MATERIALS PROVIDED:
....
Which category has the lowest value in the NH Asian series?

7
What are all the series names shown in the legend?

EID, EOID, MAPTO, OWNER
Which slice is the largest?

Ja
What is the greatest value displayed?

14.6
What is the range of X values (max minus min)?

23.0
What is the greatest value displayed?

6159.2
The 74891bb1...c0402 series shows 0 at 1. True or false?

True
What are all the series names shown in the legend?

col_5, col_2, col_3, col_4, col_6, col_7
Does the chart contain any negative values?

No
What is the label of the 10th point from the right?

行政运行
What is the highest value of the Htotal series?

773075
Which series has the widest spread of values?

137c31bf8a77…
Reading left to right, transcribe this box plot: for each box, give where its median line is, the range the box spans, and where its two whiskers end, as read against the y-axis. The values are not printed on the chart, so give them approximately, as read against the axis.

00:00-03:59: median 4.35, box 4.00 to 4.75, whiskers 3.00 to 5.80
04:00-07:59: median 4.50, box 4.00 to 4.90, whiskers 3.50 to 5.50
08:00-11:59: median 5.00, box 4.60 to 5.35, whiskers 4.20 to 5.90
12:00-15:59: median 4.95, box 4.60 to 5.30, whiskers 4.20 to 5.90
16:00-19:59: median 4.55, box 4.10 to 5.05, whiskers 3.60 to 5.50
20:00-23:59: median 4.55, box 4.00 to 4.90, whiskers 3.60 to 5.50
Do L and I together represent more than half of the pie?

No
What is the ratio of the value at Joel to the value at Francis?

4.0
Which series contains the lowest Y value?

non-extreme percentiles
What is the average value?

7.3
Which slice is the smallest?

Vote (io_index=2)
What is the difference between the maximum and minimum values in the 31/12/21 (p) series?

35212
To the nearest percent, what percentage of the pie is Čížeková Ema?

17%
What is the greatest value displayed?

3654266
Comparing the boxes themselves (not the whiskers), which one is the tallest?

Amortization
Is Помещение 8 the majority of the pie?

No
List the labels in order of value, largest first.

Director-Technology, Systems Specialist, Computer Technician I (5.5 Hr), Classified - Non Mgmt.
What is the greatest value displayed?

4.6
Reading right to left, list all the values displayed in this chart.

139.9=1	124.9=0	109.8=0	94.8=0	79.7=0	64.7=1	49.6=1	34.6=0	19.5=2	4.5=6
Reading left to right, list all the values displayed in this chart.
....
YOUR TASK: Copy out the material above word for word, line by line, leaving nothing out.

EXPECTED ANSWER:
Which category has the lowest value in the NH Asian series?

7
What are all the series names shown in the legend?

EID, EOID, MAPTO, OWNER
Which slice is the largest?

Ja
What is the greatest value displayed?

14.6
What is the range of X values (max minus min)?

23.0
What is the greatest value displayed?

6159.2
The 74891bb1...c0402 series shows 0 at 1. True or false?

True
What are all the series names shown in the legend?

col_5, col_2, col_3, col_4, col_6, col_7
Does the chart contain any negative values?

No
What is the label of the 10th point from the right?

行政运行
What is the highest value of the Htotal series?

773075
Which series has the widest spread of values?

137c31bf8a77…
Reading left to right, transcribe this box plot: for each box, give where its median line is, the range the box spans, and where its two whiskers end, as read against the y-axis. The values are not printed on the chart, so give them approximately, as read against the axis.

00:00-03:59: median 4.35, box 4.00 to 4.75, whiskers 3.00 to 5.80
04:00-07:59: median 4.50, box 4.00 to 4.90, whiskers 3.50 to 5.50
08:00-11:59: median 5.00, box 4.60 to 5.35, whiskers 4.20 to 5.90
12:00-15:59: median 4.95, box 4.60 to 5.30, whiskers 4.20 to 5.90
16:00-19:59: median 4.55, box 4.10 to 5.05, whiskers 3.60 to 5.50
20:00-23:59: median 4.55, box 4.00 to 4.90, whiskers 3.60 to 5.50
Do L and I together represent more than half of the pie?

No
What is the ratio of the value at Joel to the value at Francis?

4.0
Which series contains the lowest Y value?

non-extreme percentiles
What is the average value?

7.3
Which slice is the smallest?

Vote (io_index=2)
What is the difference between the maximum and minimum values in the 31/12/21 (p) series?

35212
To the nearest percent, what percentage of the pie is Čížeková Ema?

17%
What is the greatest value displayed?

3654266
Comparing the boxes themselves (not the whiskers), which one is the tallest?

Amortization
Is Помещение 8 the majority of the pie?

No
List the labels in order of value, largest first.

Director-Technology, Systems Specialist, Computer Technician I (5.5 Hr), Classified - Non Mgmt.
What is the greatest value displayed?

4.6
Reading right to left, list all the values displayed in this chart.

139.9=1	124.9=0	109.8=0	94.8=0	79.7=0	64.7=1	49.6=1	34.6=0	19.5=2	4.5=6
Reading left to right, list all the values displayed in this chart.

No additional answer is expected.